Bimanual synchronization targets dual-arm coordination challenges, testing the model's temporal coordination and spatial awareness.
In terms of evaluation mechanics, V2 mandates a single model for all 30 tasks, prohibiting task-specific tuning—ensuring genuine multi-task generalization capability, not "exam-oriented optimization," eliminating pseudo-breakthroughs driven solely by evaluation.
Meanwhile, V2 introduces a zero-shot evaluation track with out-of-domain scenario testing. Simply put, it challenges the model to handle unseen environments and objects, directly testing its generalization boundaries.
Additionally, a completion time scoring dimension is added, evaluating not just "can it be done" but "how efficiently," aligning with real-world deployment efficiency requirements in industrial production and household services.
At the system level, V2 boosts throughput by over 300%, significantly shortening evaluation cycles, enabling more models to undergo full testing in less time.
For academic teams and SMEs lacking proprietary hardware, this lowers participation barriers. No need for massive hardware investment—simply upload the model for standardized evaluation, fostering an open, transparent, and reproducible industry ecosystem.

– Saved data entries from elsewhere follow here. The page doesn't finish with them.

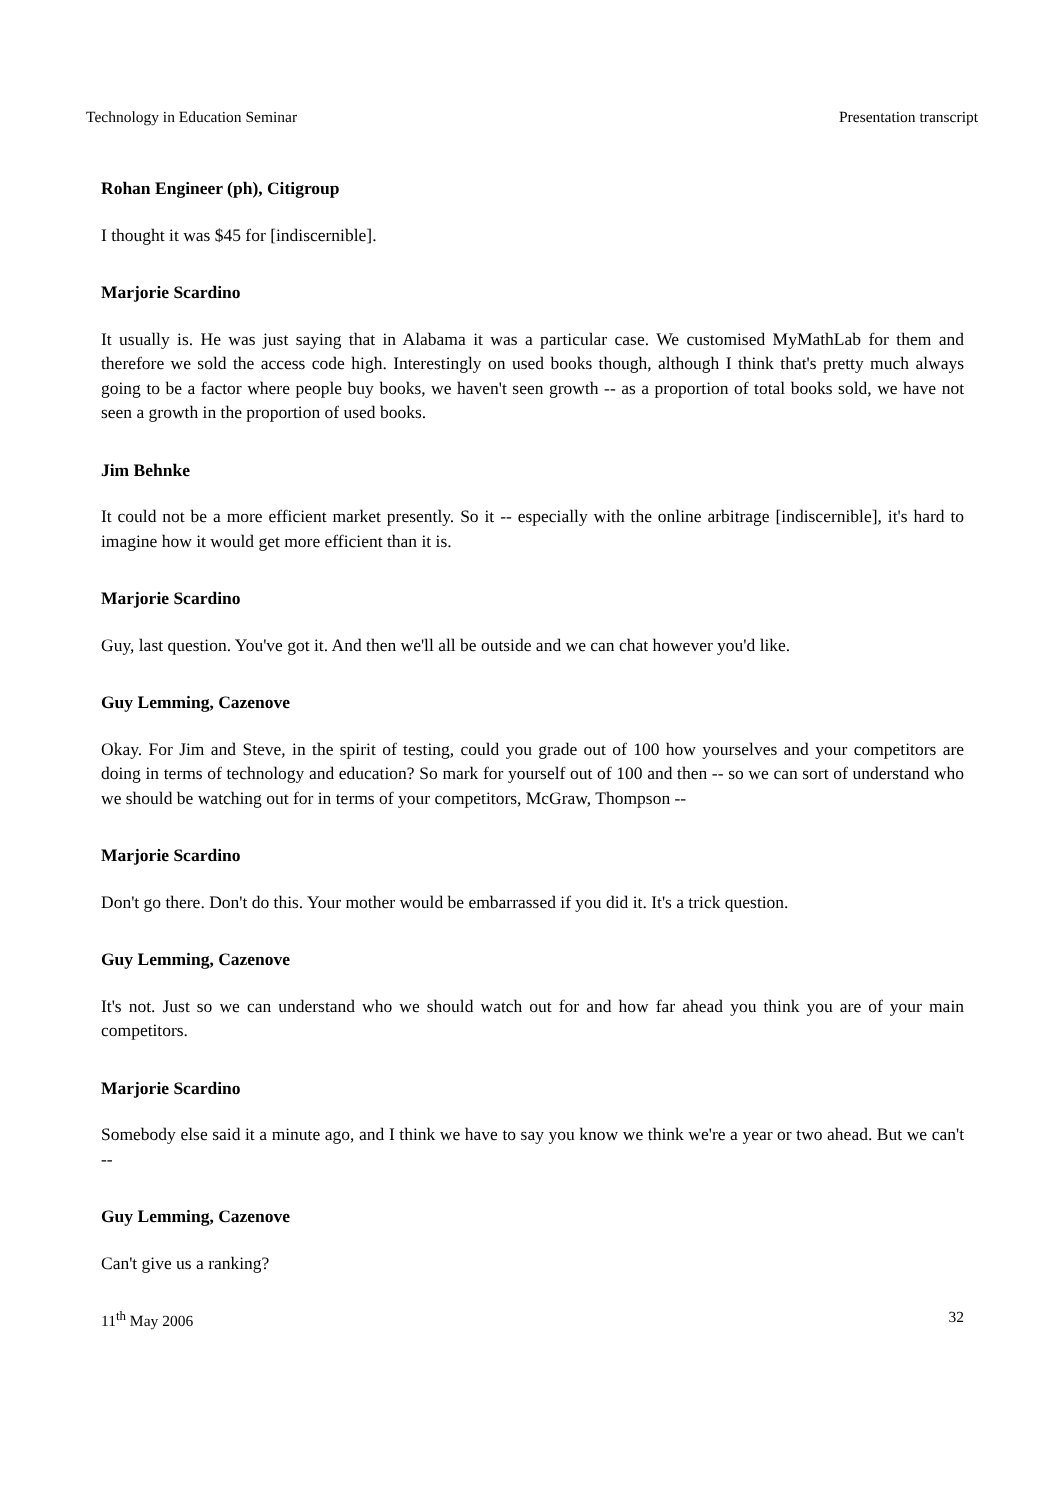Technology in Education Seminar Presentation transcript
Rohan Engineer (ph), Citigroup
I thought it was $45 for [indiscernible].
Marjorie Scardino
It usually is. He was just saying that in Alabama it was a particular case. We customised MyMathLab for them and therefore we sold the access code high. Interestingly on used books though, although I think that's pretty much always going to be a factor where people buy books, we haven't seen growth -- as a proportion of total books sold, we have not seen a growth in the proportion of used books.
Jim Behnke
It could not be a more efficient market presently. So it -- especially with the online arbitrage [indiscernible], it's hard to imagine how it would get more efficient than it is.
Marjorie Scardino
Guy, last question. You've got it. And then we'll all be outside and we can chat however you'd like.
Guy Lemming, Cazenove
Okay. For Jim and Steve, in the spirit of testing, could you grade out of 100 how yourselves and your competitors are doing in terms of technology and education? So mark for yourself out of 100 and then -- so we can sort of understand who we should be watching out for in terms of your competitors, McGraw, Thompson --
Marjorie Scardino
Don't go there. Don't do this. Your mother would be embarrassed if you did it. It's a trick question.
Guy Lemming, Cazenove
It's not. Just so we can understand who we should watch out for and how far ahead you think you are of your main competitors.
Marjorie Scardino
Somebody else said it a minute ago, and I think we have to say you know we think we're a year or two ahead. But we can't --
Guy Lemming, Cazenove
Can't give us a ranking?
11<sup>th</sup> May 2006 32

Whether for teams testing their models, researchers contributing to task design, or enterprises accessing evaluation data, Table30 V2 provides entry points.

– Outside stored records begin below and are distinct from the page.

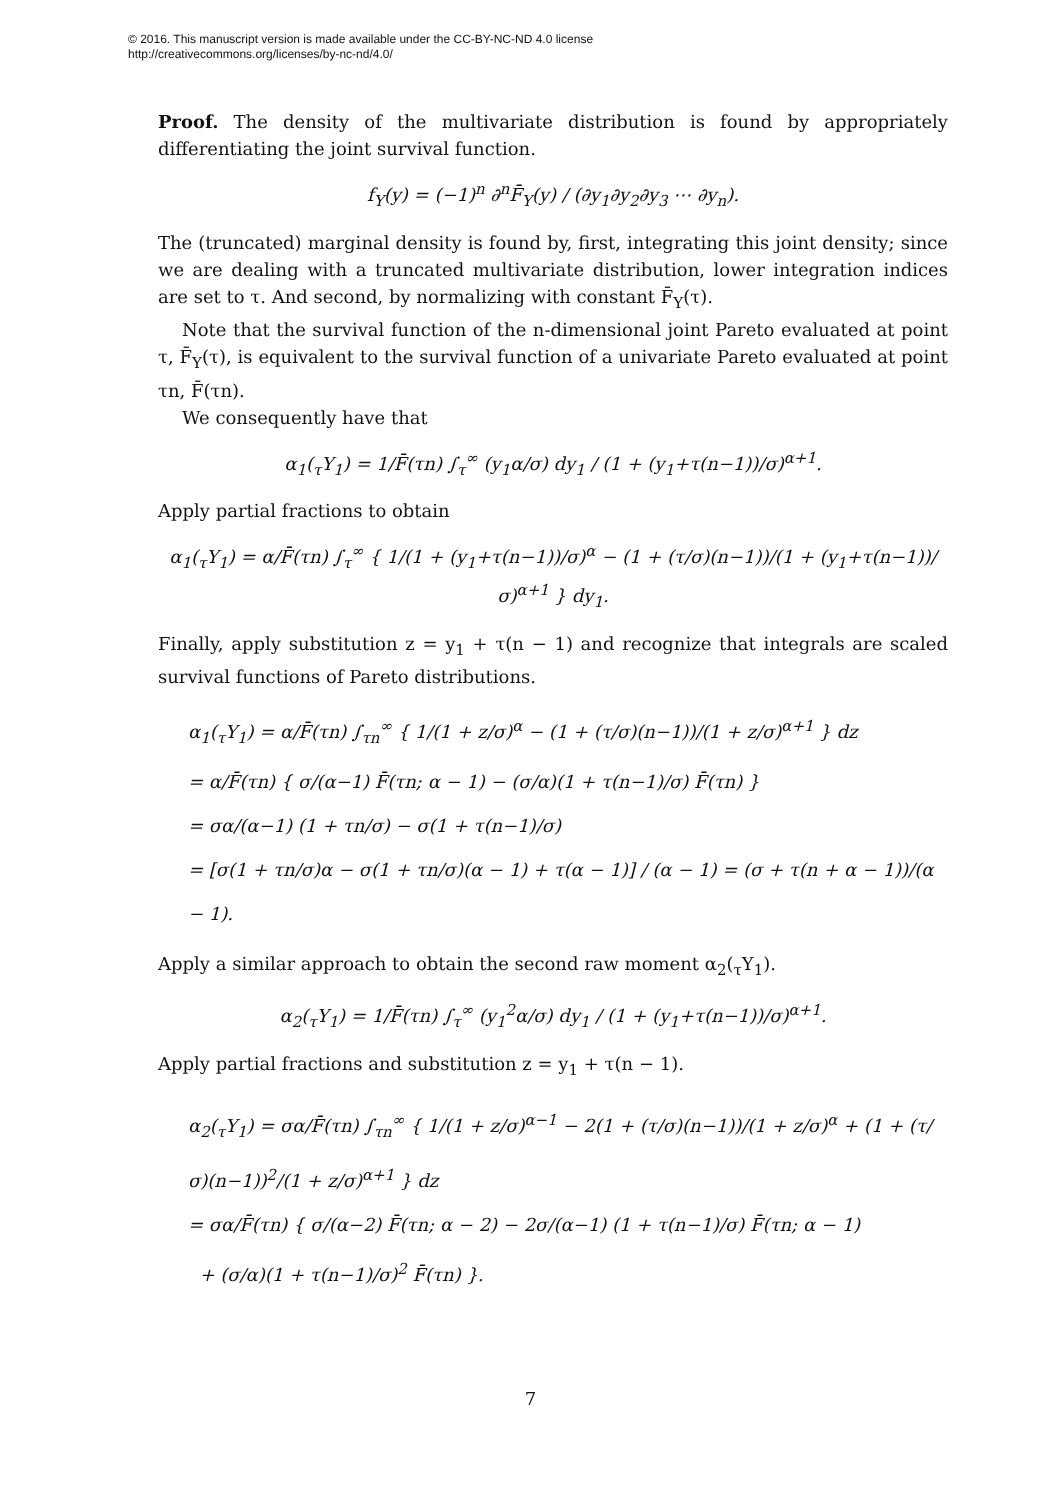© 2016. This manuscript version is made available under the CC-BY-NC-ND 4.0 license
http://creativecommons.org/licenses/by-nc-nd/4.0/
Proof. The density of the multivariate distribution is found by appropriately differentiating the joint survival function.
f<sub>Y</sub>(y) = (−1)<sup>n</sup> ∂<sup>n</sup>F̄<sub>Y</sub>(y) / (∂y<sub>1</sub>∂y<sub>2</sub>∂y<sub>3</sub> ⋯ ∂y<sub>n</sub>).
The (truncated) marginal density is found by, first, integrating this joint density; since we are dealing with a truncated multivariate distribution, lower integration indices are set to τ. And second, by normalizing with constant F̄<sub>Y</sub>(τ).
Note that the survival function of the n-dimensional joint Pareto evaluated at point τ, F̄<sub>Y</sub>(τ), is equivalent to the survival function of a univariate Pareto evaluated at point τn, F̄(τn).
We consequently have that
α<sub>1</sub>(<sub>τ</sub>Y<sub>1</sub>) = 1/F̄(τn) ∫<sub>τ</sub><sup>∞</sup> (y<sub>1</sub>α/σ) dy<sub>1</sub> / (1 + (y<sub>1</sub>+τ(n−1))/σ)<sup>α+1</sup>.
Apply partial fractions to obtain
α<sub>1</sub>(<sub>τ</sub>Y<sub>1</sub>) = α/F̄(τn) ∫<sub>τ</sub><sup>∞</sup> { 1/(1 + (y<sub>1</sub>+τ(n−1))/σ)<sup>α</sup> − (1 + (τ/σ)(n−1))/(1 + (y<sub>1</sub>+τ(n−1))/σ)<sup>α+1</sup> } dy<sub>1</sub>.
Finally, apply substitution z = y<sub>1</sub> + τ(n − 1) and recognize that integrals are scaled survival functions of Pareto distributions.
α<sub>1</sub>(<sub>τ</sub>Y<sub>1</sub>) = α/F̄(τn) ∫<sub>τn</sub><sup>∞</sup> { 1/(1 + z/σ)<sup>α</sup> − (1 + (τ/σ)(n−1))/(1 + z/σ)<sup>α+1</sup> } dz
= α/F̄(τn) { σ/(α−1) F̄(τn; α − 1) − (σ/α)(1 + τ(n−1)/σ) F̄(τn) }
= σα/(α−1) (1 + τn/σ) − σ(1 + τ(n−1)/σ)
= [σ(1 + τn/σ)α − σ(1 + τn/σ)(α − 1) + τ(α − 1)] / (α − 1) = (σ + τ(n + α − 1))/(α − 1).
Apply a similar approach to obtain the second raw moment α<sub>2</sub>(<sub>τ</sub>Y<sub>1</sub>).
α<sub>2</sub>(<sub>τ</sub>Y<sub>1</sub>) = 1/F̄(τn) ∫<sub>τ</sub><sup>∞</sup> (y<sub>1</sub><sup>2</sup>α/σ) dy<sub>1</sub> / (1 + (y<sub>1</sub>+τ(n−1))/σ)<sup>α+1</sup>.
Apply partial fractions and substitution z = y<sub>1</sub> + τ(n − 1).
α<sub>2</sub>(<sub>τ</sub>Y<sub>1</sub>) = σα/F̄(τn) ∫<sub>τn</sub><sup>∞</sup> { 1/(1 + z/σ)<sup>α−1</sup> − 2(1 + (τ/σ)(n−1))/(1 + z/σ)<sup>α</sup> + (1 + (τ/σ)(n−1))<sup>2</sup>/(1 + z/σ)<sup>α+1</sup> } dz
= σα/F̄(τn) { σ/(α−2) F̄(τn; α − 2) − 2σ/(α−1) (1 + τ(n−1)/σ) F̄(τn; α − 1)
+ (σ/α)(1 + τ(n−1)/σ)<sup>2</sup> F̄(τn) }.
7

Breaking Through in Embodied AI Requires Industry Collaboration, Not Solo Efforts
Looking back at every significant leap in AI, a unified evaluation benchmark has nearly always been the driving force. ImageNet transformed computer vision from fragmentation to comparability and accumulability; GLUE gave NLP researchers a common language for dialogue. Benchmarks are not the finish line but the moment when the starting line is leveled.
Embodied AI has now reached this critical juncture.
Yet, this challenge is far more difficult than ImageNet ever was. It is not just about annotating images or running a leaderboard—it requires real hardware, real scenarios, and real operations. It demands open data sharing, exposure of weaknesses, and willingness to subject private standards to public scrutiny.
This defies commercial instincts but is essential for the industry.
This is where Table30 V2 comes in. Its purpose is not to rank the industry but to foster consensus—helping research teams understand their true position in generalization capability, providing enterprises with evidence-based selection criteria, and preventing resource wastage across the supply chain due to fragmented standards.

Whether for teams testing their models, researchers contributing to task design, or enterprises accessing evaluation data, Table30 V2 provides entry points.
It will officially launch during the CVPR 2026 GigaBrain Challenge workshop, inviting global teams to participate in an open collaboration: calibrating standards, enriching scenarios, and sharing data.
Only when all players abandon proprietary standards and measure progress with the same ruler can embodied AI achieve its "ChatGPT moment," enabling robots to truly move from labs into industries worldwide.